Dataset entries:
---+---
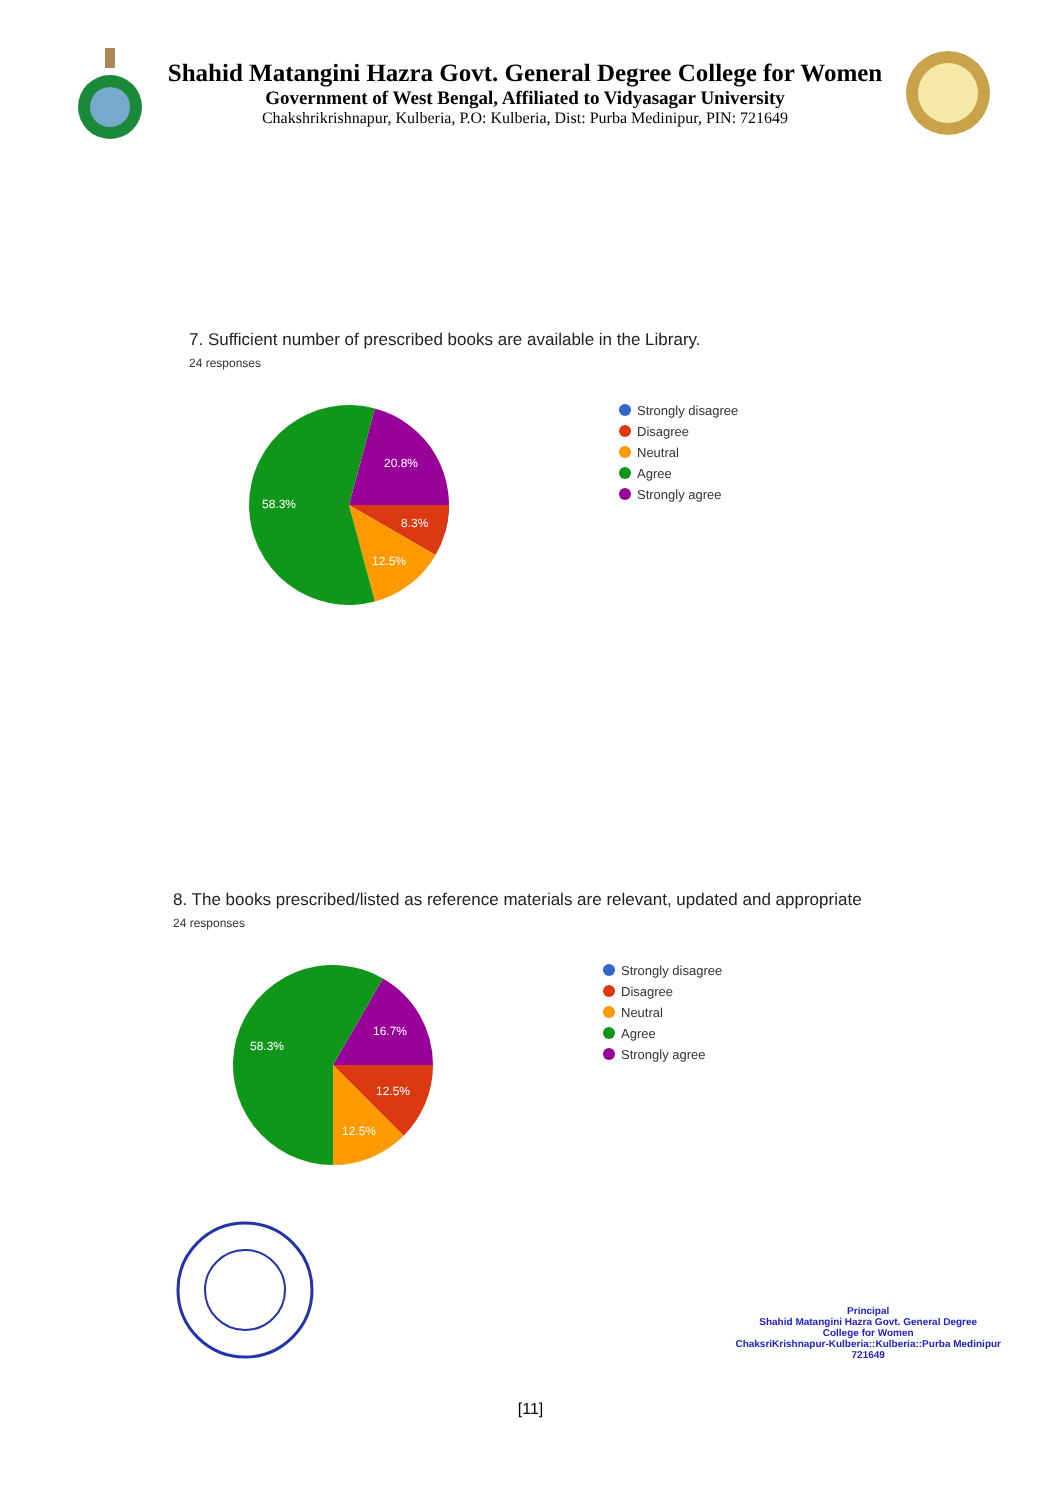Shahid Matangini Hazra Govt. General Degree College for Women
Government of West Bengal, Affiliated to Vidyasagar University
Chakshrikrishnapur, Kulberia, P.O: Kulberia, Dist: Purba Medinipur, PIN: 721649
7. Sufficient number of prescribed books are available in the Library.
24 responses
20.8%
8.3%
12.5%
58.3%
Strongly disagree
Disagree
Neutral
Agree
Strongly agree
8. The books prescribed/listed as reference materials are relevant, updated and appropriate
24 responses
16.7%
12.5%
12.5%
58.3%
Strongly disagree
Disagree
Neutral
Agree
Strongly agree
Principal
Shahid Matangini Hazra Govt. General Degree
College for Women
ChaksriKrishnapur-Kulberia::Kulberia::Purba Medinipur
721649
[11]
---+---
• [WORK INSTRUCTION]
Look through the data above. Copy every line with the string "Kulberia" in it.

• [EXERCISE ANSWER]
Chakshrikrishnapur, Kulberia, P.O: Kulberia, Dist: Purba Medinipur, PIN: 721649
ChaksriKrishnapur-Kulberia::Kulberia::Purba Medinipur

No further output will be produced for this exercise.